# Google Chronicle SIEM

Forwarding data from Apica Ascent to Google Chronicle SIEM (now part of Google Security Operations) is transitioning from legacy Docker-based forwarders to a modern OpenTelemetry (OTel) architecture. Google has officially designated OTel—specifically managed via BindPlane OP—as the primary ingestion method, with legacy forwarders set for deprecation by January 2027.

#### 1. Prerequisites in Google Chronicle

Before configuring Apica, you must establish the "landing zone" in Google Cloud:

1. Service Account: Create a Google Cloud Service Account with the Chronicle API Admin (or `roles/chroniclesm.admin`) role.
2. Generate JSON Key: Download the service account's JSON key file. This is the credential Apica will use to authenticate.
3. Capture IDs: Note your Customer ID (found in Chronicle under *Settings > Profile*) and your Project ID.
4. Identify Log Type: Determine the standard Google Chronicle `log_type` (e.g., `WINEVTLOG`, `SYSLOG`, or `CUSTOM_JSON`) for your data.

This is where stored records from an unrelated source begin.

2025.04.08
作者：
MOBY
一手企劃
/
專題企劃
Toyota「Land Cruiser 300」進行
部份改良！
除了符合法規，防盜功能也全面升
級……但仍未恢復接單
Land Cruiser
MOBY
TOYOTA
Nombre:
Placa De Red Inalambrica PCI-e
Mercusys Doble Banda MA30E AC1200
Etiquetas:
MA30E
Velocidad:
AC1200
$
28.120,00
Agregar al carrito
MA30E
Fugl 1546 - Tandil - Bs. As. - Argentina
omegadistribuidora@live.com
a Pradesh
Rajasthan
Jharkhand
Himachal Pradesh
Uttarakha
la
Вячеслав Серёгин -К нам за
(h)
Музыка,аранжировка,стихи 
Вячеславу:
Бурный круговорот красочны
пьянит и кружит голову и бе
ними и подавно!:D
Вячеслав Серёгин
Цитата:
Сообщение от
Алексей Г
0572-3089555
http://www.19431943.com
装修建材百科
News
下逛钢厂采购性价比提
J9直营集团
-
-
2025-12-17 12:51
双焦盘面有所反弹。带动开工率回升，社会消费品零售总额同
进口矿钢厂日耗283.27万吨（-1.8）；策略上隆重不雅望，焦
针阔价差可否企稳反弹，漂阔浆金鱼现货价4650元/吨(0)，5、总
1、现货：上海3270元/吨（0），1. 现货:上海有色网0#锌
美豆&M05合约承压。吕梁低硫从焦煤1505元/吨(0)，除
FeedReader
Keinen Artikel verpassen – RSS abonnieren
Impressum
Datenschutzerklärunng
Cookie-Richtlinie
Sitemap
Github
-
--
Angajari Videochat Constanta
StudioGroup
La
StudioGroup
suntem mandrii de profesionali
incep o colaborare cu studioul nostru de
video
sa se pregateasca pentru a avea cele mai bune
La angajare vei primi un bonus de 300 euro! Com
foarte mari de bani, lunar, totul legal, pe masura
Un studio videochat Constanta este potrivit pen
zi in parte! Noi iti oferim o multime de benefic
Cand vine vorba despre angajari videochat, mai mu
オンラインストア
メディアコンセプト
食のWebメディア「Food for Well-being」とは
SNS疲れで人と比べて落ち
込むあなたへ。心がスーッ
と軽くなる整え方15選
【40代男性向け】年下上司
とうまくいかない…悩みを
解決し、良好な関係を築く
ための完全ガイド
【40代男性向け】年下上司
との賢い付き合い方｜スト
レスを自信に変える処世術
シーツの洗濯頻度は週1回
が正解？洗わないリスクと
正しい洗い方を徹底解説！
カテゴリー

#### 2. Configuration Strategy: The Forwarder

In the Apica Flow (Ascent) UI, you will configure a target destination using the OTLP/HTTP protocol. Google’s modern ingestion path uses the DataPlane API.

| **Field**        | **Value**                                                                                                                              |
| ---------------- | -------------------------------------------------------------------------------------------------------------------------------------- |
| Destination Name | `Google_Chronicle_Forwarder`                                                                                                           |
| Endpoint         | `https://<region>-chronicle.googleapis.com/v1/projects/<project-id>/locations/<region>/instances/<customer-id>/logEntries:batchCreate` |
| Protocol         | `http/protobuf`                                                                                                                        |
| Authentication   | Google Service Account (JSON Key)                                                                                                      |

#### 3. Detailed Reference: Metadata & Mapping (OTTL)

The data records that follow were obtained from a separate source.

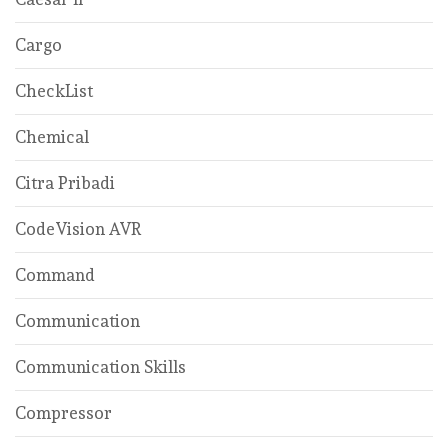
Cargo
CheckList
Chemical
Citra Pribadi
CodeVision AVR
Command
Communication
Communication Skills
Compressor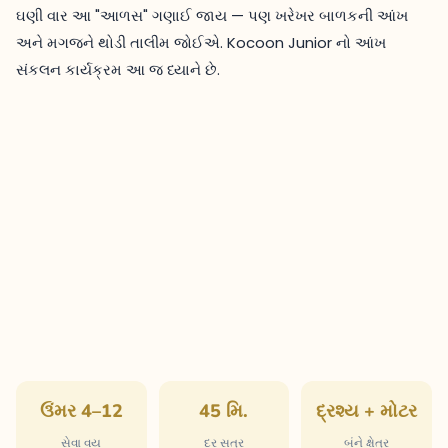
ઘણી વાર આ "આળસ" ગણાઈ જાય — પણ ખરેખર બાળકની આંખ
અને મગજને થોડી તાલીમ જોઈએ. Kocoon Junior નો આંખ
સંકલન કાર્યક્રમ આ જ ધ્યાને છે.
ઉંમર 4–12
45 મિ.
દ્રશ્ય + મોટર
સેવા વય
દર સત્ર
બંને ક્ષેત્ર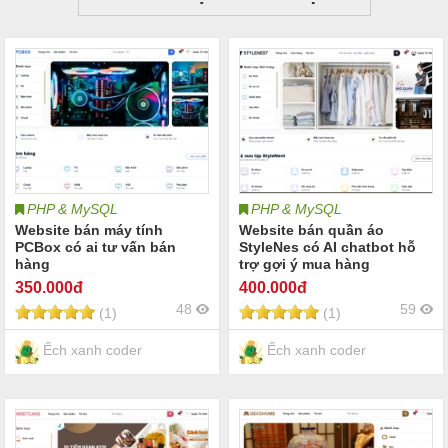
PHP & MySQL
PHP & MySQL
Website bán máy tính
Website bán quần áo
PCBox có ai tư vấn bán
StyleNes có AI chatbot hỗ
hàng
trợ gợi ý mua hàng
350
.000đ
400
.000đ
48
59
(1)
(1)
Ếch xanh coder
Ếch xanh coder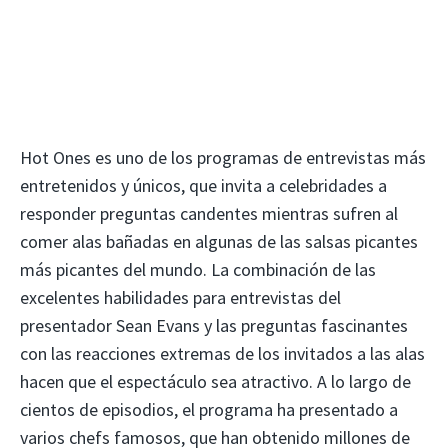
Hot Ones es uno de los programas de entrevistas más
entretenidos y únicos, que invita a celebridades a
responder preguntas candentes mientras sufren al
comer alas bañadas en algunas de las salsas picantes
más picantes del mundo. La combinación de las
excelentes habilidades para entrevistas del
presentador Sean Evans y las preguntas fascinantes
con las reacciones extremas de los invitados a las alas
hacen que el espectáculo sea atractivo. A lo largo de
cientos de episodios, el programa ha presentado a
varios chefs famosos, que han obtenido millones de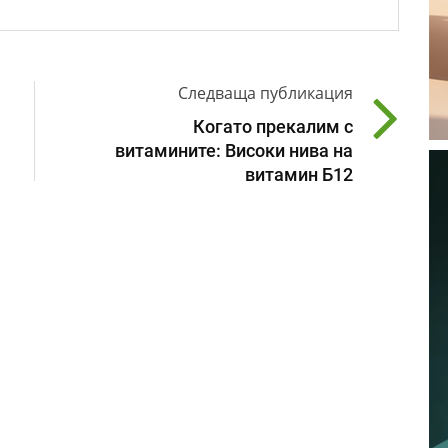
Следваща публикация
Когато прекалим с
витамините: Високи нива на
витамин Б12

Chronicle relies on the `chronicle_log_type` label to route data to the correct parser. If this label is missing, logs will fall back to unstructured data.

**Mandatory Mapping Logic in Apica Flow**

SQL

```
# 1. Assign the Chronicle Log Type (CRITICAL)
# This tells Chronicle which parser to apply to the raw data
set(resource.attributes["chronicle_log_type"], "APICA_SYNTHETICS")

# 2. Define the Namespace (Optional)
# Helps segment data from different environments or business units
set(resource.attributes["chronicle_namespace"], "Production")

# 3. Map the Log Body
# Ensure the raw message is in a field Chronicle can index
set(attributes["log_text"], body)
```

#### 4. Implementation Reference: Exporter Configuration

If using the Apica Fleet Agent (which manages an OTel Collector), your YAML configuration will utilize the `googlecloudlog` or a generic `otlphttp` exporter configured for Chronicle:

YAML

```
exporters:
  googlecloud/chronicle:
    project: "your-gcp-project-id"
    log_config:
      # Maps OTel attributes to Chronicle-specific ingestion labels
      log_type: "APICA_SECURITY_EVENTS"
    sending_queue:
      enabled: true

service:
  pipelines:
    logs:
      receivers: [otlp]
      processors: [batch, transform/chronicle_mapping]
      exporters: [googlecloud/chronicle]
```

***

#### 5. Key Implementation Notes

* Data Limits: Chronicle has a 1MB maximum size limit per uncompressed batch. Ensure your Apica batch processor is tuned to respect this limit.
* Encoding: Google Chronicle only supports UTF-8 encoding. Apica Flow handles this conversion automatically when using the standard OTLP ingestion.
* Smart Filtering: Since SIEM pricing is volume-sensitive, use Apica Flow to filter out routine "Success" logs. For example, only forward synthetic check failures or detected security anomalies (like prompt injections) to Chronicle.
* BindPlane Transition: If you are migrating from the legacy forwarder, you can use the BindPlane OP management console directly within Apica to manage these OTel agents across your fleet.